The global characterization of CD8⁺ T-cells was subsequently investigated according to TIGIT⁺ CD8⁺ T-cell abundance. We found that CD8⁺ T-cells in TIGIT⁺ CD8⁺ T-cells high infiltration tumors expressed increased immune checkpoints, including PD-1, CTLA-4 and Lag-3 (figure 4A) while exhibiting more proliferative ability (Ki-67) than their counterparts in TIGIT⁺ CD8⁺ T-cells low infiltration tumors (figure 4B). Additionally, the effector cytokines (IFN-γ and TNF-α) and cytotoxicity activation molecules (granzyme B (GZMB)) expressed by CD8⁺ T-cells were decreased in TIGIT⁺ CD8⁺ T-cells high infiltration tumors (figure 4C,D). These results indicated that high TIGIT⁺ CD8⁺ T-cells were associated with impaired CD8⁺ T-cell antitumor immunity. In addition to CD8⁺ T-cells, CD45⁺ T-cells in TIGIT⁺ CD8⁺ T-cells high infiltration tumors expressed increased immune checkpoints, including PD-1, CTLA-4 and Tim-3, while the percentage of CD45⁺ T-cells expressing effector cytokines (IFN-γ and TNF-α) decreased in TIGIT⁺ CD8⁺ T-cells high infiltration tumors. (online supplementary figure 6). Interestingly, we found that TIGIT⁺ CD8⁺ T-cells could produce immunosuppressive cytokine IL-10 (online supplementary figure 5E). TIGIT⁺ CD8⁺ T-cell infiltration was also found positively associated with intratumoral IL-10⁺ CD8⁺ T-cells and IL-10 expression in the tumor microenvironment (figure 4E,F). These results preliminarily verified our conjecture that intratumoral TIGIT⁺ CD8⁺ T-cell abundance may contribute to immune suppression and dampen CD8⁺ T-cell immune response in MIBC.

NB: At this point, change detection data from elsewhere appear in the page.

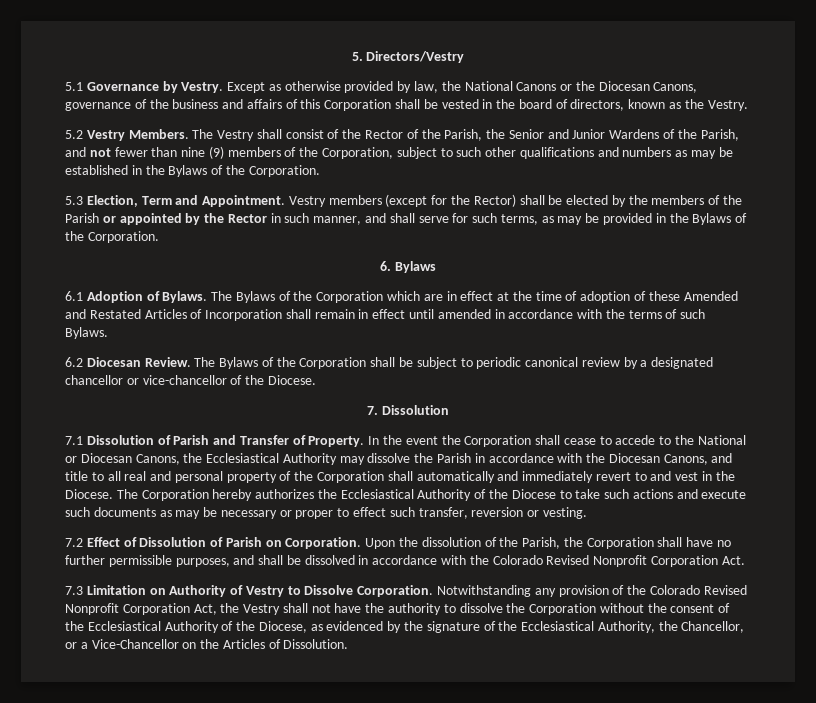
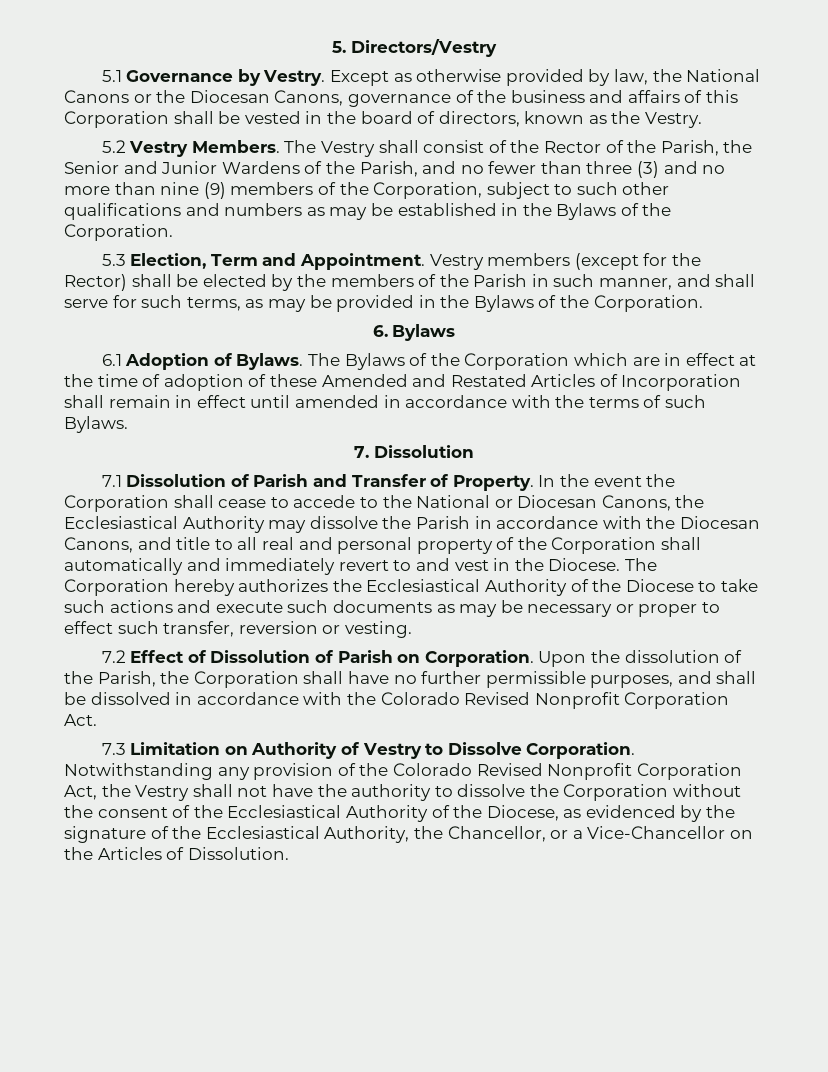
[89,148,111,157] not -> [460,165,484,174] no
(178, 152) none -> [586,161,726,178] [64,182,156,195] three (3) and no more than
[102,213,267,225] or appointed by the Rector -> (528, 280) none
[65,357,714,369] [65,375,316,385] // 6.2 Diocesan Review. The Bylaws of the Corporation shall be subject to periodic canonical review by a designated chancellor or vice-chancellor of the Diocese. -> (128, 424) none

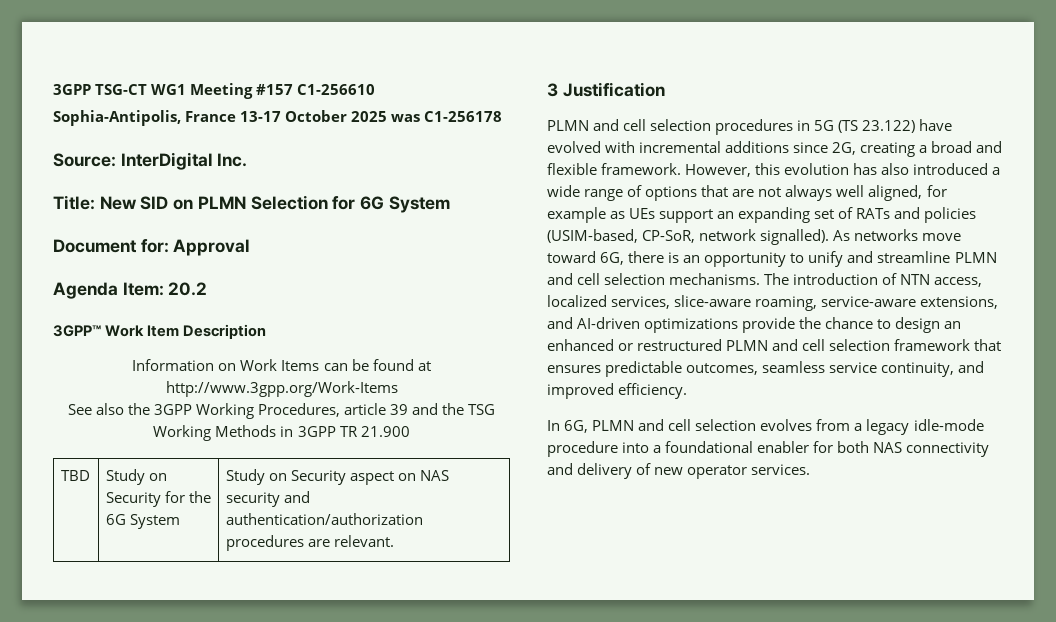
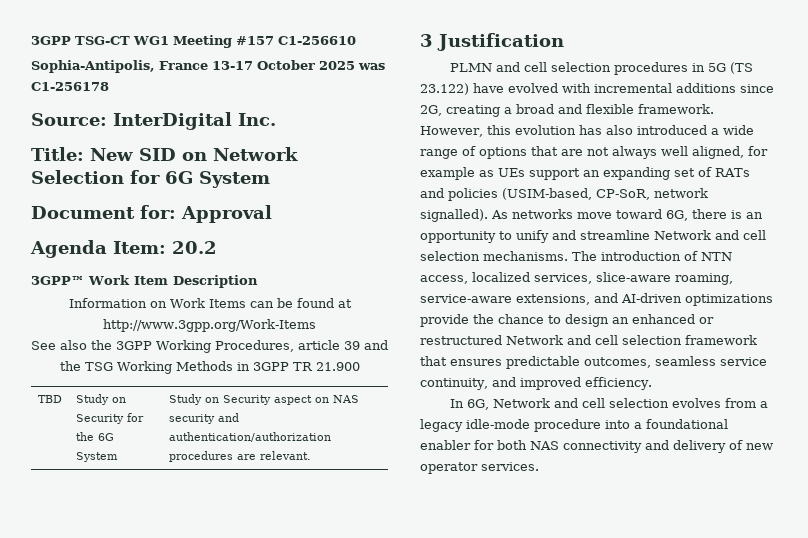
[197,196,246,209] PLMN -> [213,147,298,161] Network
[954,252,997,263] PLMN -> [654,230,711,240] Network
[726,340,769,351] PLMN -> [506,335,563,345] Network
[592,420,635,431] PLMN -> [492,398,550,408] Network

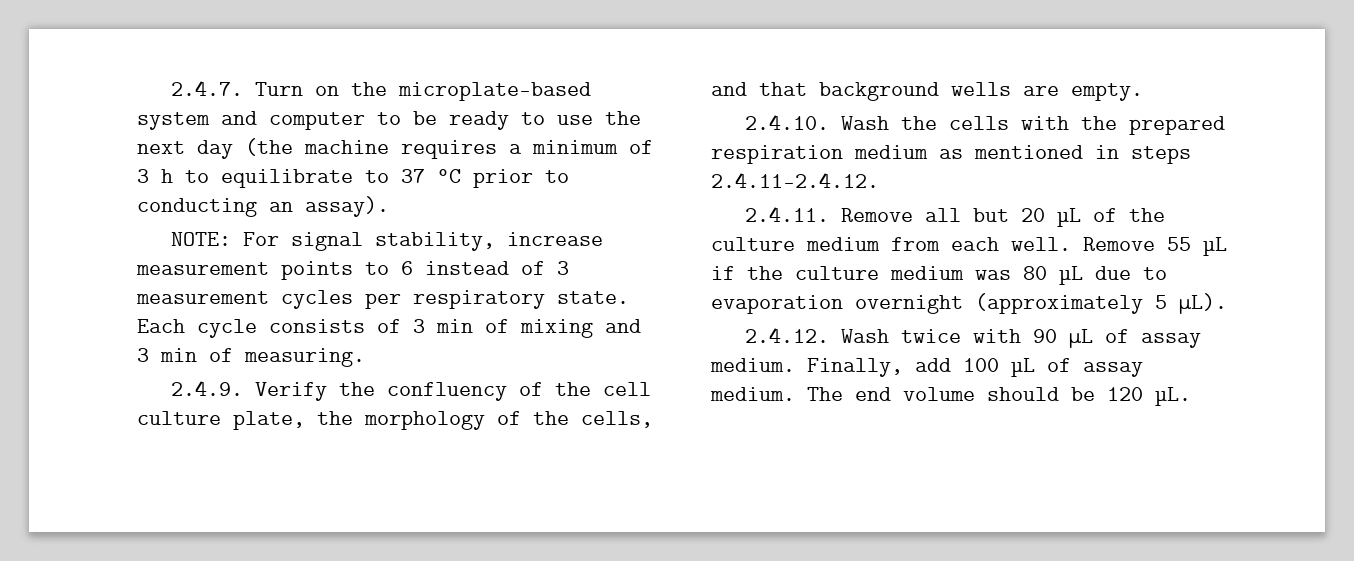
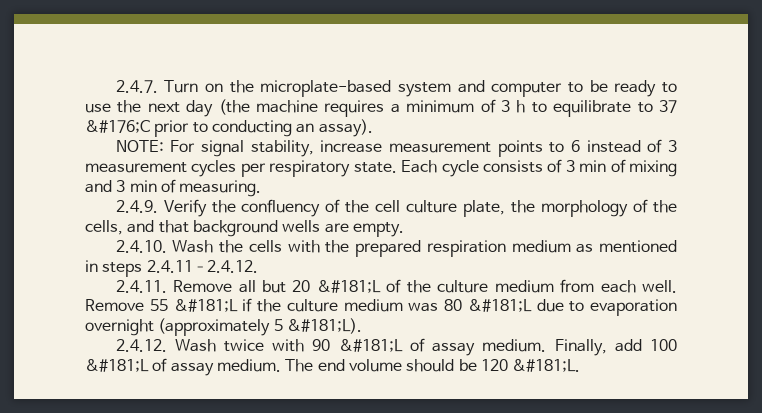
[437,169,461,183] °C -> [85,120,150,133] &#176;C
[1056,208,1081,227] µL -> [316,280,381,293] &#181;L
[1203,237,1227,256] µL -> [173,299,238,312] &#181;L
[1059,266,1083,285] µL -> [467,299,532,312] &#181;L
[1179,293,1227,314] μL). -> [286,318,362,334] &#181;L).
[1068,329,1093,348] μL -> [338,339,403,352] &#181;L
[1011,358,1035,377] µL -> [85,359,149,372] &#181;L
[1155,387,1191,406] µL. -> [512,359,581,372] &#181;L.

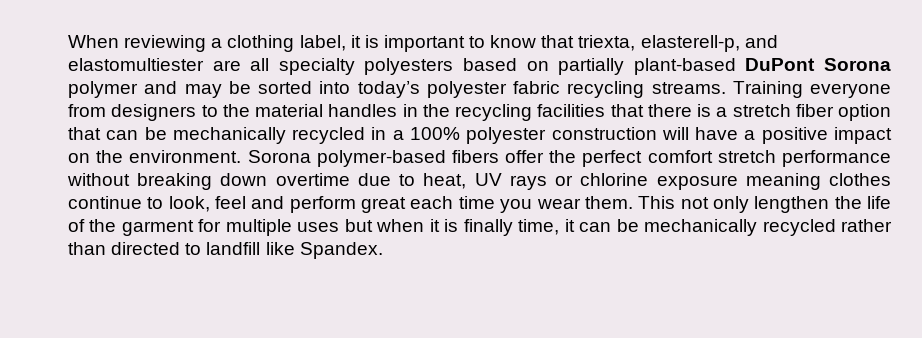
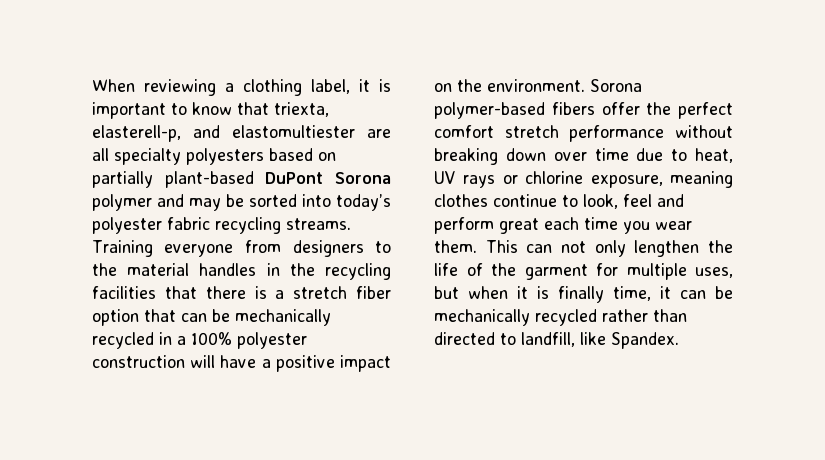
[275,173,350,186] overtime -> [553,148,629,161] over time
[656,175,738,190] exposure -> [590,175,663,188] exposure,
(676, 202) none -> [526,244,553,253] can
[297,222,340,232] uses -> [695,267,733,278] uses,
[206,242,261,255] landfill -> [521,332,575,347] landfill,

Next, the association between immune contexture and TIGIT⁺ CD8⁺ T-cell abundance was explored in MIBC. Eleven types of immune cells were evaluated inthe ZSHS cohort (figure 5A, n=141). The representative images of immune cells are illustrated in online supplementary figure 7. TIGIT⁺ CD8⁺ T-cell infiltration was positively correlated with protumor Th2 cells (Spearman r=0.317, p<0.001), Tregs (Spearman r=0.309, p<0.001), mast cells (Spearman r=0.334, p<0.001), neutrophils (Spearman r=0.178, p=0.035) infiltration and antitumor NK cells (Spearman r=0.183, p=0.029), and M1 macrophages (Spearman r=0.251, p=0.003) infiltration (figure 5B,C). These data indicated that intratumoral TIGIT⁺ CD8⁺ T-cell abundance indicated tumor-promoting immune microenvironment in MIBC.